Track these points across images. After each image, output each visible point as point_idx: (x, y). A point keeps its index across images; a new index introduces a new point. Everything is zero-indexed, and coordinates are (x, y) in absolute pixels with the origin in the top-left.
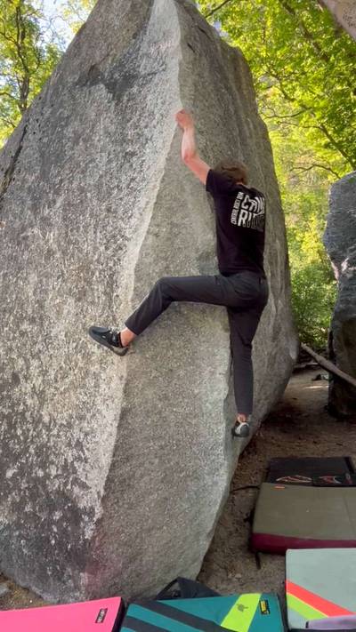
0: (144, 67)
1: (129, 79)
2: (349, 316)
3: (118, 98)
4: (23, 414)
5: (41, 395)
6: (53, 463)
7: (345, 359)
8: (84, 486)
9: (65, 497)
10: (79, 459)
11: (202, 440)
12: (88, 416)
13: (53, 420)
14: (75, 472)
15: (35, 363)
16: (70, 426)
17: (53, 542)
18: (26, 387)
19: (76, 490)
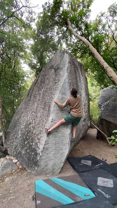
0: (61, 66)
1: (58, 68)
2: (102, 118)
3: (55, 72)
4: (30, 131)
5: (34, 127)
6: (34, 142)
7: (101, 127)
8: (39, 148)
9: (35, 150)
10: (39, 142)
11: (64, 142)
12: (42, 133)
13: (35, 133)
14: (38, 145)
15: (34, 121)
16: (38, 135)
17: (31, 159)
18: (32, 125)
19: (37, 149)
━━━━━━━━━━
Task description
Hand back the data above exactly, leaving out all pictures.

Answer space
Track these points across images. After each image, output each visible point as point_idx: (x, y). A point keeps its index across images; a new index introduces a new point. Everything is zero-indexed, and coordinates are (x, y) in absolute pixels with the origin in the top-left.
0: (144, 67)
1: (129, 79)
2: (349, 316)
3: (118, 98)
4: (23, 414)
5: (41, 395)
6: (53, 463)
7: (345, 359)
8: (84, 486)
9: (65, 497)
10: (79, 459)
11: (202, 440)
12: (88, 416)
13: (53, 420)
14: (75, 472)
15: (35, 363)
16: (70, 426)
17: (53, 542)
18: (26, 387)
19: (76, 490)
0: (61, 66)
1: (58, 68)
2: (102, 118)
3: (55, 72)
4: (30, 131)
5: (34, 127)
6: (34, 142)
7: (101, 127)
8: (39, 148)
9: (35, 150)
10: (39, 142)
11: (64, 142)
12: (42, 133)
13: (35, 133)
14: (38, 145)
15: (34, 121)
16: (38, 135)
17: (31, 159)
18: (32, 125)
19: (37, 149)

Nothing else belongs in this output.